What goes into those projections?
The projections are entirely at the player level and are based on an all-in-one stat I created a little over a year ago called
Game Score. It combines all the basic box score stats into one number to measure a player’s value. As one season isn’t really enough to get a good read on a player, I use the last three seasons instead. The seasons were weighted by recency using a multi-variate regression and the results of that are regressed to the mean based on the repeatability of each component and the size of each player’s sample. There’s also an age adjustment as we expect players to get better as they move towards their prime and worse as they move away from it. Lastly, there’s a small adjustment for
usage.
2018-19 Edit: The final output is then turned into a win value above replacement level, that I’ve dubbed GSVA, or Game Score Value Added.
Why is this player who is obviously better rated worse than this other player who I don’t like as much?

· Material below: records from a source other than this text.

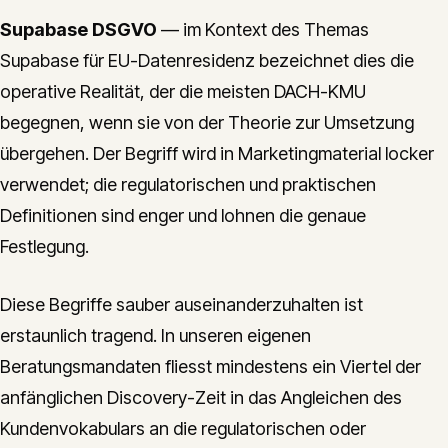
Supabase DSGVO
— im Kontext des Themas
Supabase für EU-Datenresidenz bezeichnet dies die
operative Realität, der die meisten DACH-KMU
begegnen, wenn sie von der Theorie zur Umsetzung
übergehen. Der Begriff wird in Marketingmaterial locker
verwendet; die regulatorischen und praktischen
Definitionen sind enger und lohnen die genaue
Festlegung.
Diese Begriffe sauber auseinanderzuhalten ist
erstaunlich tragend. In unseren eigenen
Beratungsmandaten fliesst mindestens ein Viertel der
anfänglichen Discovery-Zeit in das Angleichen des
Kundenvokabulars an die regulatorischen oder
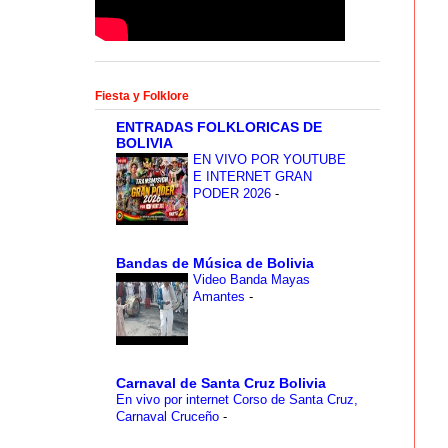
Fiesta y Folklore
ENTRADAS FOLKLORICAS DE
BOLIVIA
EN VIVO POR YOUTUBE
E INTERNET GRAN
PODER 2026
-
Bandas de Música de Bolivia
Video Banda Mayas
Amantes
-
Carnaval de Santa Cruz Bolivia
En vivo por internet Corso de Santa Cruz,
Carnaval Cruceño
-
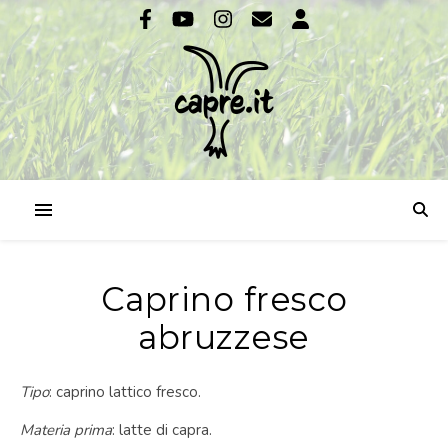
Caprino fresco
abruzzese
Tipo
: caprino lattico fresco.
Materia prima
: latte di capra.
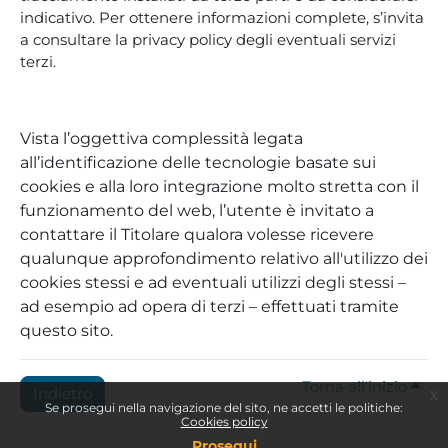
indicativo. Per ottenere informazioni complete, s’invita
a consultare la privacy policy degli eventuali servizi
terzi.
Vista l’oggettiva complessità legata
all’identificazione delle tecnologie basate sui
cookies e alla loro integrazione molto stretta con il
funzionamento del web, l’utente è invitato a
contattare il Titolare qualora volesse ricevere
qualunque approfondimento relativo all'utilizzo dei
cookies stessi e ad eventuali utilizzi degli stessi –
ad esempio ad opera di terzi – effettuati tramite
questo sito.
Torna all'inizio
Indietro
x
Se prosegui nella navigazione del sito, ne accetti le politiche:
Cookies policy
Prosegui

Game Score, like any stat, isn’t perfect. Especially not with current data. There’s a number of reasons a player can be rated higher, but understanding the weights of each input help uncover why. The two player types that are generally underrated are defensive defencemen (Niklas Hjalmarsson, Marc-Edouard Vlasic) and playmakers (Nicklas Backstrom, Ryan Johansen) while the players that are overrated are point-scoring defensemen (Kevin Shattenkirk, Dougie Hamilton) and shooters (Viktor Arvidsson, Max Pacioretty). The win values are also based on efficiency, so players who do well in a short period of time look better (David Pastrnak, Matthew Tkachuk) as do players who play with other good players. Allocating credit properly is an interesting problem in hockey, and while I do think Game Score does a decent job of it, there are some instances where it may look off.
Do you honestly think Player X is better than Player Y?
Just because a model says this doesn’t make it true, even if I built it. It’s not infallible — I already told you I’m not all-knowing. I don’t agree with every single thing it spits out, but there are many times where it makes me reconsider my feelings about specific players. If the model is showing that Player X is better than Player Y, there is probably a reason for it and it’s an opportunity to dig deeper. It may be wrong, but it creates dialogue and discussion worth having about a player.